*** Opening of EXTRACT TO READ ***
The acquisition is part of Warner Bros.’ new digital content strategy, for which the company plans to utilize Flixster’s brand and technical expertise to launch a number of new digital initiatives, including its new “Digital Everywhere” application, a sort of one-stop shop for all your movie needs.
The “Digital Everywhere” app is scheduled for release this summer and will allow users to buy or rent any movie (not just Warner Bros.’ movies) and aggregate all purchases from iTunes, Netflix, and eventually Amazon into one library that can be accessed from any Internet-connected device via Warner Bros.’ cloud-authentication system UltraViolet. In addition to being able to buy and watch movies through the application, users will also be able to access related content such as trailers, clips, reviews, articles, and release schedules.
“Driving the growth of digital ownership is a central, strategic focus for Warner Bros.,” said Kevin Tsujihara, President of Warner Bros. Home Entertainment Group, in a statement. “The acquisition of Flixster will allow us to advance that strategy and promote initiatives that will help grow digital ownership.”
Flixster seems like a natural fit for such a strategy, with its growing movie-watching community, its library of free on-demand digital titles, and its massively popular mobile app. Today, Flixster reaches some 25 million unique visitors each month, who come to the site for its database of over 250,000 movies, 35,000 trailers and videos, 2.3 billion user reviews, and 500,000 critic reviews. Additionally, Flixster’s mobile app has seen over 35 million downloads to date across iPhone, Android, Blackberry, and iPad.
“We’re thrilled that Warner Bros. Home Entertainment Group shares our vision for how ‘anytime, anywhere’ digital entertainment can become an amazing user experience,” said Joe Greenstein, co-founder and CEO of Flixster, in a statement. “We’re excited that Warner was willing to make this kind of commitment to a leading independent consumer platform. We look forward to working with Warner as well as each of the other studios to innovate and build products that users will love.”
In January, Flixster acquired Rotten Tomatoes from IGN Entertainment for an undisclosed amount. Quite possibly one of the most well-known movie-review brands on the Web, Rotten Tomatoes draws some 12 million unique visitors each month. Rotten Tomatoes will continue to operate independently in Los Angeles while Flixster will stay in San Francisco.
*** Close of EXTRACT TO READ ***
*** Opening of DATA PROVIDED ***
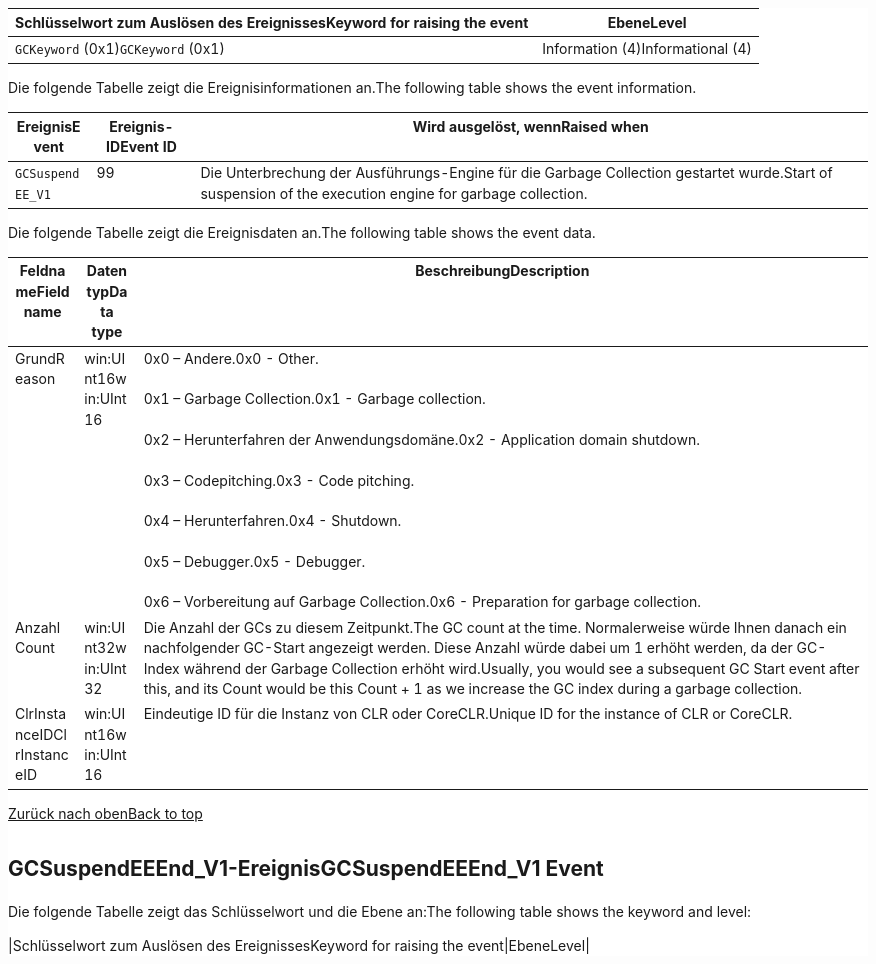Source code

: |<span data-ttu-id="ba276-335">Schlüsselwort zum Auslösen des Ereignisses</span><span class="sxs-lookup"><span data-stu-id="ba276-335">Keyword for raising the event</span></span>|<span data-ttu-id="ba276-336">Ebene</span><span class="sxs-lookup"><span data-stu-id="ba276-336">Level</span></span>|  
|-----------------------------------|-----------|  
|<span data-ttu-id="ba276-337">`GCKeyword` (0x1)</span><span class="sxs-lookup"><span data-stu-id="ba276-337">`GCKeyword` (0x1)</span></span>|<span data-ttu-id="ba276-338">Information (4)</span><span class="sxs-lookup"><span data-stu-id="ba276-338">Informational (4)</span></span>|  
  
 <span data-ttu-id="ba276-339">Die folgende Tabelle zeigt die Ereignisinformationen an.</span><span class="sxs-lookup"><span data-stu-id="ba276-339">The following table shows the event information.</span></span>  
  
|<span data-ttu-id="ba276-340">Ereignis</span><span class="sxs-lookup"><span data-stu-id="ba276-340">Event</span></span>|<span data-ttu-id="ba276-341">Ereignis-ID</span><span class="sxs-lookup"><span data-stu-id="ba276-341">Event ID</span></span>|<span data-ttu-id="ba276-342">Wird ausgelöst, wenn</span><span class="sxs-lookup"><span data-stu-id="ba276-342">Raised when</span></span>|  
|-----------|--------------|-----------------|  
|`GCSuspendEE_V1`|<span data-ttu-id="ba276-343">9</span><span class="sxs-lookup"><span data-stu-id="ba276-343">9</span></span>|<span data-ttu-id="ba276-344">Die Unterbrechung der Ausführungs-Engine für die Garbage Collection gestartet wurde.</span><span class="sxs-lookup"><span data-stu-id="ba276-344">Start of suspension of the execution engine for garbage collection.</span></span>|  
  
 <span data-ttu-id="ba276-345">Die folgende Tabelle zeigt die Ereignisdaten an.</span><span class="sxs-lookup"><span data-stu-id="ba276-345">The following table shows the event data.</span></span>  
  
|<span data-ttu-id="ba276-346">Feldname</span><span class="sxs-lookup"><span data-stu-id="ba276-346">Field name</span></span>|<span data-ttu-id="ba276-347">Datentyp</span><span class="sxs-lookup"><span data-stu-id="ba276-347">Data type</span></span>|<span data-ttu-id="ba276-348">Beschreibung</span><span class="sxs-lookup"><span data-stu-id="ba276-348">Description</span></span>|  
|----------------|---------------|-----------------|  
|<span data-ttu-id="ba276-349">Grund</span><span class="sxs-lookup"><span data-stu-id="ba276-349">Reason</span></span>|<span data-ttu-id="ba276-350">win:UInt16</span><span class="sxs-lookup"><span data-stu-id="ba276-350">win:UInt16</span></span>|<span data-ttu-id="ba276-351">0x0 – Andere.</span><span class="sxs-lookup"><span data-stu-id="ba276-351">0x0 - Other.</span></span><br /><br /> <span data-ttu-id="ba276-352">0x1 – Garbage Collection.</span><span class="sxs-lookup"><span data-stu-id="ba276-352">0x1 - Garbage collection.</span></span><br /><br /> <span data-ttu-id="ba276-353">0x2 – Herunterfahren der Anwendungsdomäne.</span><span class="sxs-lookup"><span data-stu-id="ba276-353">0x2 - Application domain shutdown.</span></span><br /><br /> <span data-ttu-id="ba276-354">0x3 – Codepitching.</span><span class="sxs-lookup"><span data-stu-id="ba276-354">0x3 - Code pitching.</span></span><br /><br /> <span data-ttu-id="ba276-355">0x4 – Herunterfahren.</span><span class="sxs-lookup"><span data-stu-id="ba276-355">0x4 - Shutdown.</span></span><br /><br /> <span data-ttu-id="ba276-356">0x5 – Debugger.</span><span class="sxs-lookup"><span data-stu-id="ba276-356">0x5 - Debugger.</span></span><br /><br /> <span data-ttu-id="ba276-357">0x6 – Vorbereitung auf Garbage Collection.</span><span class="sxs-lookup"><span data-stu-id="ba276-357">0x6 - Preparation for garbage collection.</span></span>|  
|<span data-ttu-id="ba276-358">Anzahl</span><span class="sxs-lookup"><span data-stu-id="ba276-358">Count</span></span>|<span data-ttu-id="ba276-359">win:UInt32</span><span class="sxs-lookup"><span data-stu-id="ba276-359">win:UInt32</span></span>|<span data-ttu-id="ba276-360">Die Anzahl der GCs zu diesem Zeitpunkt.</span><span class="sxs-lookup"><span data-stu-id="ba276-360">The GC count at the time.</span></span> <span data-ttu-id="ba276-361">Normalerweise würde Ihnen danach ein nachfolgender GC-Start angezeigt werden. Diese Anzahl würde dabei um 1 erhöht werden, da der GC-Index während der Garbage Collection erhöht wird.</span><span class="sxs-lookup"><span data-stu-id="ba276-361">Usually, you would see a subsequent GC Start event after this, and its Count would be this Count + 1 as we increase the GC index during a garbage collection.</span></span>|  
|<span data-ttu-id="ba276-362">ClrInstanceID</span><span class="sxs-lookup"><span data-stu-id="ba276-362">ClrInstanceID</span></span>|<span data-ttu-id="ba276-363">win:UInt16</span><span class="sxs-lookup"><span data-stu-id="ba276-363">win:UInt16</span></span>|<span data-ttu-id="ba276-364">Eindeutige ID für die Instanz von CLR oder CoreCLR.</span><span class="sxs-lookup"><span data-stu-id="ba276-364">Unique ID for the instance of CLR or CoreCLR.</span></span>|  
  
 [<span data-ttu-id="ba276-365">Zurück nach oben</span><span class="sxs-lookup"><span data-stu-id="ba276-365">Back to top</span></span>](#top)  
  
<a name="gcsuspendeeend_v1_event"></a>   
## <a name="gcsuspendeeendv1-event"></a><span data-ttu-id="ba276-366">GCSuspendEEEnd_V1-Ereignis</span><span class="sxs-lookup"><span data-stu-id="ba276-366">GCSuspendEEEnd_V1 Event</span></span>  
 <span data-ttu-id="ba276-367">Die folgende Tabelle zeigt das Schlüsselwort und die Ebene an:</span><span class="sxs-lookup"><span data-stu-id="ba276-367">The following table shows the keyword and level:</span></span>  
  
|<span data-ttu-id="ba276-368">Schlüsselwort zum Auslösen des Ereignisses</span><span class="sxs-lookup"><span data-stu-id="ba276-368">Keyword for raising the event</span></span>|<span data-ttu-id="ba276-369">Ebene</span><span class="sxs-lookup"><span data-stu-id="ba276-369">Level</span></span>|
*** Close of DATA PROVIDED ***
- EXPLORE THE MATERIAL:
[1] According to the Flixster article, how many unique visitors does Flixster reach each month?
[2] In the Flixster article, take the part that opens with the words containing "In January, Flixster" and closes with "in San Francisco.", and write it out again with "San Francisco" swapped for "Seattle".
[3] What kinds of related content does the Flixster article say users of the "Digital Everywhere" app will be able to access? List them all.
Answer using only the Flixster article.

- SOLUTIONS TO THE TASKS:
[1] Some 25 million.

[2]
In January, Flixster acquired Rotten Tomatoes from IGN Entertainment for an undisclosed amount. Quite possibly one of the most well-known movie-review brands on the Web, Rotten Tomatoes draws some 12 million unique visitors each month. Rotten Tomatoes will continue to operate independently in Los Angeles while Flixster will stay in Seattle.

[3] Trailers, clips, reviews, articles, and release schedules.